El segundo registro —el dramático— exhibe mayores debilidades. La representación de la familia de Valer -Connie Chaparro en el rol de su esposa- intenta humanizar al héroe, pero termina diluyendo el impacto emocional del relato. La sentimentalización extrema genera distancia. Algo similar ocurre con la relación entre Valer y el mayor Rivera (André Silva), presentada como un “sentido de hermandad” que nunca supera la ingenuidad de un vínculo infantil. Sus frustraciones y cambios de humor, en lugar de revelar matices, amplifican la rigidez estructural del guion. Insisto: si la intención era aproximarlos a una humanidad contradictoria, el efecto es contrario; los personajes emergen desorientados, sometidos a una dramaturgia que les niega profundidad.

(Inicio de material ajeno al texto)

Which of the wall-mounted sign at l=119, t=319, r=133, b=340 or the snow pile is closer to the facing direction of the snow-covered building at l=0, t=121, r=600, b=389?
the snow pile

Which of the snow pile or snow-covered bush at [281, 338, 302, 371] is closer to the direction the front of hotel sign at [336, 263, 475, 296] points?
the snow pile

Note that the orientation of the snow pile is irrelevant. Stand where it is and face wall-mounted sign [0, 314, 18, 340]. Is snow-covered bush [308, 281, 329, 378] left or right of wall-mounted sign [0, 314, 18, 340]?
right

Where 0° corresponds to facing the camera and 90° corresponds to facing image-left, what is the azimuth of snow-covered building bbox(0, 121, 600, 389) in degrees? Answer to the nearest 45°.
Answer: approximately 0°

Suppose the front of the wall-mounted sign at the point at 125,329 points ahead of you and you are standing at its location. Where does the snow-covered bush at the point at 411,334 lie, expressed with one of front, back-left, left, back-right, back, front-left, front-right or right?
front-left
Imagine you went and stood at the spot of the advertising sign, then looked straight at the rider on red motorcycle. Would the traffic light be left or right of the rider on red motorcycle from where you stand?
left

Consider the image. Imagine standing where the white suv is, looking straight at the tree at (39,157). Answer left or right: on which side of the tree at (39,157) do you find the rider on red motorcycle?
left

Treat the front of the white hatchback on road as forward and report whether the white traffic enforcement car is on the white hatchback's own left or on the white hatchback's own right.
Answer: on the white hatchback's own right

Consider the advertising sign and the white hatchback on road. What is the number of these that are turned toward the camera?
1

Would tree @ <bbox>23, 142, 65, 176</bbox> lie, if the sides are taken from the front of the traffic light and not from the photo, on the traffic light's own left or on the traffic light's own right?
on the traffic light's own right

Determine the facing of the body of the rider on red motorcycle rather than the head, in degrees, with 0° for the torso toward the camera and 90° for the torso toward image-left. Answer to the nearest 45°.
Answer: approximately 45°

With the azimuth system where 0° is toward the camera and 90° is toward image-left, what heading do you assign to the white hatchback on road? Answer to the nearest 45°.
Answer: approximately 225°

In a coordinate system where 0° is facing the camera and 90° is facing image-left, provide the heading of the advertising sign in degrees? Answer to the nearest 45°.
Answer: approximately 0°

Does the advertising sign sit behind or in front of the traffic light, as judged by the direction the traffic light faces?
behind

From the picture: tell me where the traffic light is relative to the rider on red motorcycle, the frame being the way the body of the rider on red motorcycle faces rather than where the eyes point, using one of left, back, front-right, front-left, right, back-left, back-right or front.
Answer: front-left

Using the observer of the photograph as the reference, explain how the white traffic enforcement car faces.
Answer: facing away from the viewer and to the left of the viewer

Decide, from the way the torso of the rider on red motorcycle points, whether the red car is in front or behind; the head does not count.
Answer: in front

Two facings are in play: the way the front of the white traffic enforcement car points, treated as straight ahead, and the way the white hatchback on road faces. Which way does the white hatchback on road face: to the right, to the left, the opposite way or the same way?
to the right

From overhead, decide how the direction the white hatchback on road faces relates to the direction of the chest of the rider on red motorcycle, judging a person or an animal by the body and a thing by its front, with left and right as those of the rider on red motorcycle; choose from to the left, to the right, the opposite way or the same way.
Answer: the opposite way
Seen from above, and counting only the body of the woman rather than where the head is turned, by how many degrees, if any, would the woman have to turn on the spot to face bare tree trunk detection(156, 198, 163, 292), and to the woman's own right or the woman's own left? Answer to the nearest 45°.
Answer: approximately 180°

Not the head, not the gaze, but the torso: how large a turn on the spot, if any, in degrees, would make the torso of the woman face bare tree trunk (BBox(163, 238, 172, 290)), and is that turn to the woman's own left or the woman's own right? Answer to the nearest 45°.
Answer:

Sobre la representación de los miembros del MRTA, el protagonismo recae en el personaje interpretado por Miguel Iza, quien encarna a Néstor Cerpa en una versión light. Se trata de una figura desprovista de espíritu subversivo y que no logra transmitir temor a la gran cantidad de rehenes bajo su control. En su lugar, se presenta a un individuo introspectivo y vacilante, cuya caracterización resulta poco convincente como antagonista. Una debilidad similar se observa en la construcción de los personajes del vicealmirante Rinaldi (Carlos Thornton) y del canciller Fernando Tavera (Alfonso Dibós). Todos están cortados por la misma tijera.
Chavín de Huántar: el rescate del siglo no fracasa por su postura política, sino por su insuficiencia para articular una narrativa cinematográfica solvente. La épica que pretende sostener se despliega sobre una superficie rígida, incapaz de explorar las tensiones internas del heroísmo que representa.
A ello se suma una condición que resulta determinante: el acceso privilegiado a instalaciones militares y al imaginario oficial condiciona, evidentemente, la libertad creativa del director. De León filma como quien se sabe huésped agradecido, no como un autor que se permite interrogar su propio material. Ese sentido de deuda inhibe cualquier riesgo formal y cancela la posibilidad de una mirada audaz o innovadora. Así, la película reproduce un relato ya consensuado sin aventurarse a examinar sus fisuras. Y, sin esa voluntad de exploración, el heroísmo permanece intacto, sí, pero también distante, casi impermeable a la complejidad humana que el cine podría ofrecer.